Em seu último compromisso formal na feira, na noite do dia 7, quase no apagar das luzes, o MW comandou uma degustação dos melhores vinhos nacionais que experimentara na Expovinis. Quem participou da prova não se arrependeu. Primeiro, Vianna apresentou quatro espumantes. Foram três brut (secos), não safrados (Don Guerino, Gheller e Cordelier) e um extra-brut (ainda mais seco) elaborado especificamente com uvas de uma colheita (Casa Valduga Gran Reserva Extra-Brut 2002). Este último, com bastante complexidade aromática, foi o seu preferido. Em seguida, mostrou dois brancos (o ótimo Sauvignon Blanc 08 da Sanjo e o amadeirado Chardonnay Salton Virtude 08). Para terminar, degustou quatro tintos, dois da catarinense Quinta da Neve (o Pinot Noir 2006 e o Cabernet Sauvignon 2007), o Miolo Castas Portuguesas 2006 e o Salton Talento 2005. Embora não tenha sido eleito o melhor tinto nacional na escolha dos jurados do Top Ten, o Pinot Noir de São Joaquim foi o que mais agradou a Vianna. Quem quiser conhecer mais a visão do MW de Marechal Cândido Rondon deve ler a revista inglesa Decanter, com a qual ele começou a colaborar recentemente.

Os Top Ten

Um júri de 13 especialistas, entre os quais Dirceu Vianna Junior, escolheu os melhores vinhos da feira em 10 categorias

Categoria – Vinho – Produtor – Região – Importador (se houver)

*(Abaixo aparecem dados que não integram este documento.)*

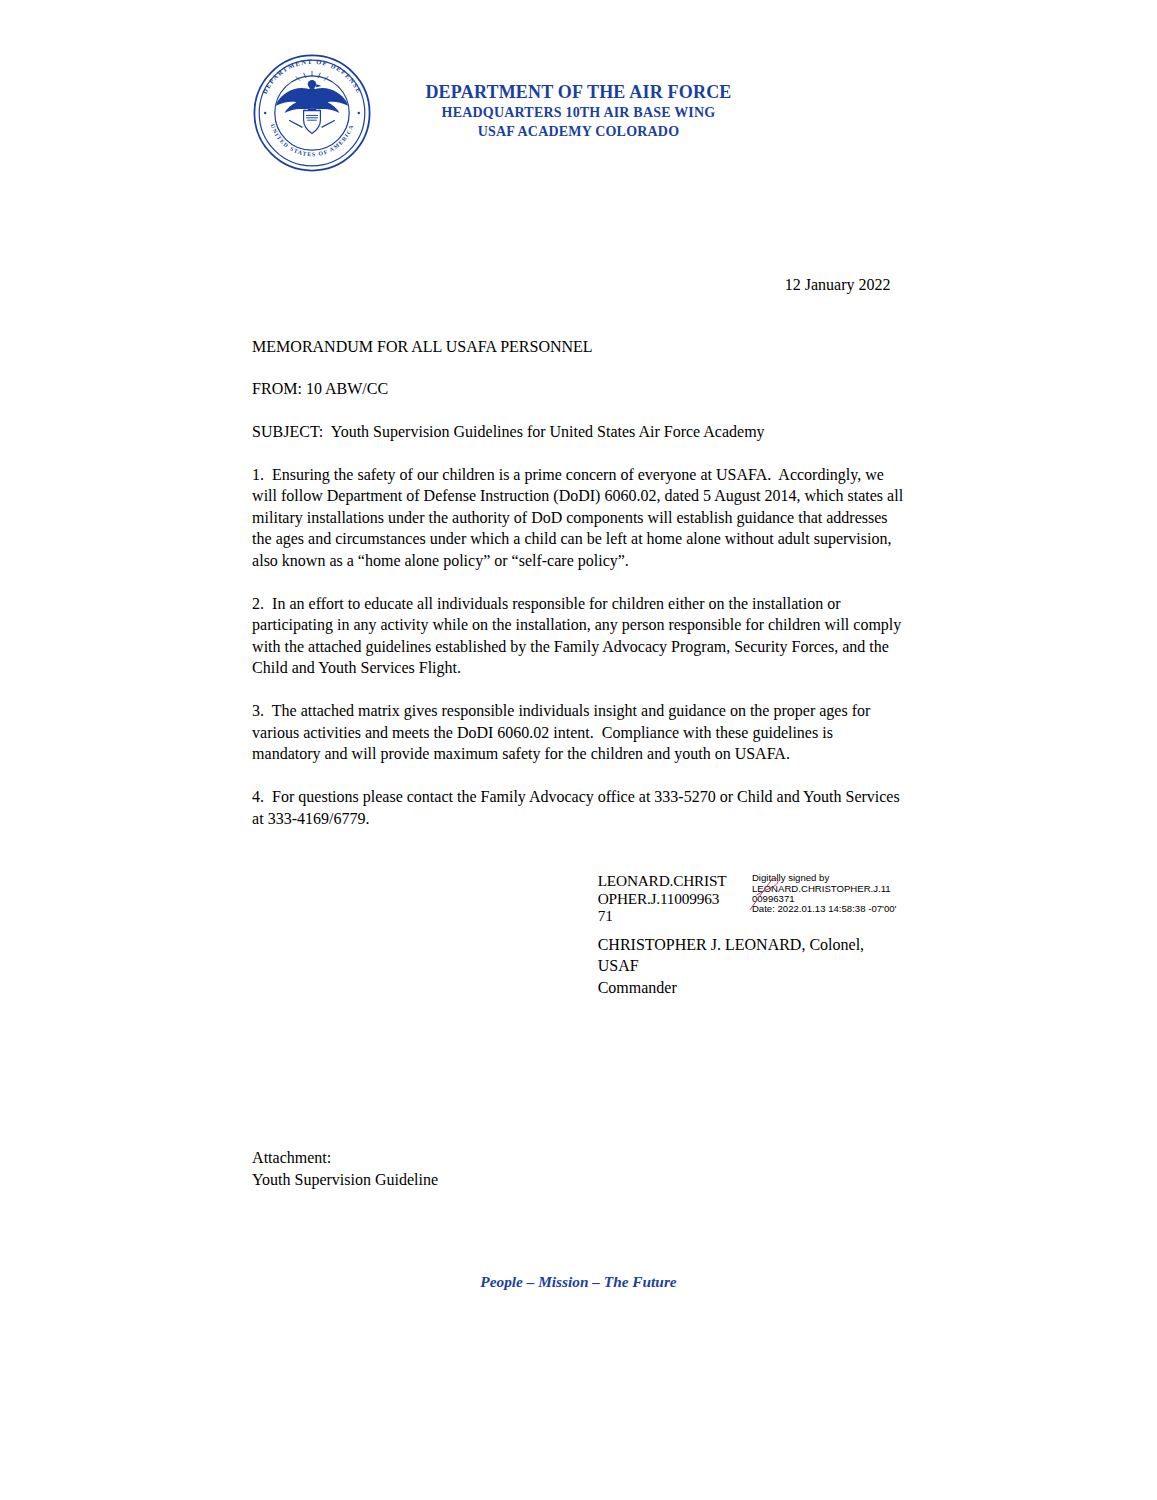DEPARTMENT OF DEFENSE UNITED STATES OF AMERICA
DEPARTMENT OF THE AIR FORCE
HEADQUARTERS 10TH AIR BASE WING
USAF ACADEMY COLORADO
12 January 2022
MEMORANDUM FOR ALL USAFA PERSONNEL
FROM: 10 ABW/CC
SUBJECT: Youth Supervision Guidelines for United States Air Force Academy
1. Ensuring the safety of our children is a prime concern of everyone at USAFA. Accordingly, we will follow Department of Defense Instruction (DoDI) 6060.02, dated 5 August 2014, which states all military installations under the authority of DoD components will establish guidance that addresses the ages and circumstances under which a child can be left at home alone without adult supervision, also known as a “home alone policy” or “self-care policy”.
2. In an effort to educate all individuals responsible for children either on the installation or participating in any activity while on the installation, any person responsible for children will comply with the attached guidelines established by the Family Advocacy Program, Security Forces, and the Child and Youth Services Flight.
3. The attached matrix gives responsible individuals insight and guidance on the proper ages for various activities and meets the DoDI 6060.02 intent. Compliance with these guidelines is mandatory and will provide maximum safety for the children and youth on USAFA.
4. For questions please contact the Family Advocacy office at 333-5270 or Child and Youth Services at 333-4169/6779.
LEONARD.CHRIST
OPHER.J.11009963
71
Digitally signed by
LEONARD.CHRISTOPHER.J.11
00996371
Date: 2022.01.13 14:58:38 -07'00'
CHRISTOPHER J. LEONARD, Colonel, USAF
Commander
Attachment:
Youth Supervision Guideline
People – Mission – The Future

Espumantes nacionais – Casa Valduga Gran Reserva Extra-Brut 2002 – Casa Valduga – Vale dos Vinhedos (Brasil)

Espumantes Importados – Champagne Pehu Simonet Brut Selection Grand Cru NV – Pehu Simonet – Champagne (França) – Vinalia

Brancos de Sauvignon Blanc – Ventisquero Queulat Gran Reserva 2008 – Ventisquero – Valle de Casablanca (Chile) – Cantu Vinhos

Brancos de Chardonnay – Morandé Terrarum Reserva 2007 – Morandé – Valle de Casablanca (Chile) – Carvalhido Importação

Brancos de outras uvas – Josmeyer Les Pierrets Riesling 2001 – Josmeyer & Fils – Alsácia (França) – Zahil Importadora

Rosés – Cascaÿ 2008 – Château Ferry Lacombe – Provença (França) – Inscrito no concurso por Provence Clube Brasil

Tintos brasileiros – Salton Talento 2005 – Vinhos Salton – Serra Gaúcha (Brasil)

Tintos Novo Mundo – Las Perdices Tinamú 2006 – Viña Las Perdices – Mendoza (Argentina) – Bodegas Selecionadores de Vinhos

Fortificados e Doces – Justino’s Madeira 10 anos – Justinos Henriques – Ilha da Madeira (Portugal) – Inscrito pelo IVBAM (Instituto do Vinho, do Bordado e do Artesanato da Madeira)

Tinto Velho Mundo – Vinha Longa Reserva 2006 – Encostas de Estremoz – Alentejo (Portugal) – Inscrito por Ferreira Malaquias

*Esta matéria foi originalmente publicada na edição de junho de 2009 do Bon Vivant.